14. A sheet embossing system, comprising:

the press module according to any one of claims 1 to 13, and

a sheet delivery system configured to deliver sheets to the press module.

15. A sheet embossing system as in claim 14, wherein the sheet is embossed on a continuous belt and the sheet delivery system is configured to continuously unwind and rewind the belt from respective rollers while continuously and stepwise delivering the sheet for embossing.

16. The sheet embossing system of claim 15, further comprising an unwind float unit and a rewind float unit configured to adjust continuous tape handling and step-wise continuous sheet delivery.

17. A sheet embossing system, comprising:

a press module, the press module comprising:

a platen module comprising a platen having a plurality of bores extending transversely therethrough and in fluid communication with water supplies of hot and cold water, wherein a contact side of the platen comprises a mold having patterned protrusions,

a hydrostatic plate comprising a flexible top cover configured to support a sheet as pressed against the patterned mold of the platen, wherein embossing of the sheet is performed by continuously heating and cooling the platen as the platen module is pressed against the hydrostatic plate in a manner that hot water and then cold water is continuously introduced through the platen,

wherein when the sheet is enclosed between the hot plate and the hydrostatic plate, a space around the sheet is sealed by a seal attached to the hydrostatic plate, air in the sealed space is exhausted, and the flexible top cover is flattened to enable controlled embossing of the sheet by the patterned protrusions, and

A piston configured to press plates against each other to enclose and emboss the sheet between the plates, and to continuously move the plates away from each other to release the sheet; and

a sheet delivery system, the sheet delivery system comprising:

an unwind roll having an associated unwind float,

a rewind roll having an associated rewind float, and

the feeder module is configured to receive the feed stock,

wherein the sheet delivery system is configured to continuously deliver tape from the unwind roll to the rewind roll while continuously and stepwise delivering a sheet of the tape for embossing to the press module.

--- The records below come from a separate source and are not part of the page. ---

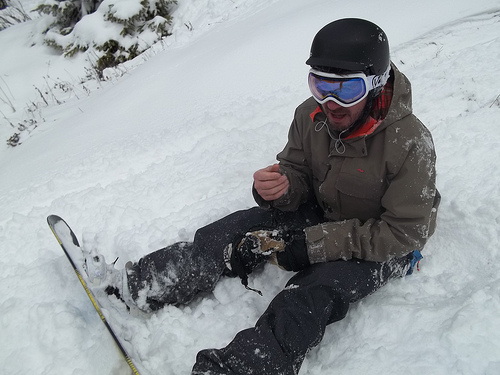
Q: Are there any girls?
A: No, there are no girls.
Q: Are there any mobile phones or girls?
A: No, there are no girls or mobile phones.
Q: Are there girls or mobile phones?
A: No, there are no girls or mobile phones.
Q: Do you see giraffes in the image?
A: No, there are no giraffes.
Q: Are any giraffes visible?
A: No, there are no giraffes.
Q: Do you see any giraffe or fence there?
A: No, there are no giraffes or fences.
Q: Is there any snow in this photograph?
A: Yes, there is snow.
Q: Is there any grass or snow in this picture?
A: Yes, there is snow.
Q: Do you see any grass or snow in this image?
A: Yes, there is snow.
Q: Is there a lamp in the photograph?
A: No, there are no lamps.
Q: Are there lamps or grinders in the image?
A: No, there are no lamps or grinders.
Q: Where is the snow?
A: The snow is on the ground.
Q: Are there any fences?
A: No, there are no fences.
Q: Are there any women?
A: No, there are no women.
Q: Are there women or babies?
A: No, there are no women or babies.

18. A sheet embossing method comprising:

pressing a sheet on a belt between a hot plate and a hydrostatic plate to form a pattern on the sheet by a mold having patterned protrusions on the hot plate, wherein the pressing comprises:

sealing the sheet between the hot plate and the hydrostatic plate to form a sealed space, and exhausting air from the sealed space,

flattening the curved top cover of the hydrostatic plate to be flat and supporting the sheet, and

The sheet is embossed by heating and cooling the hot plate by continuously introducing hot water and then cold water through the hot plate.

19. The sheet embossing method of claim 18, further comprising releasing the embossed sheet and moving the belt to deliver a continuous sheet for pressing and embossing.

20. The sheet stamping method of claim 18 or 19, further comprising using hydraulic fluid to bend the top cover prior to receiving the sheet for stamping and to flatten the top cover after pressing the hot plate and the hydrostatic plate.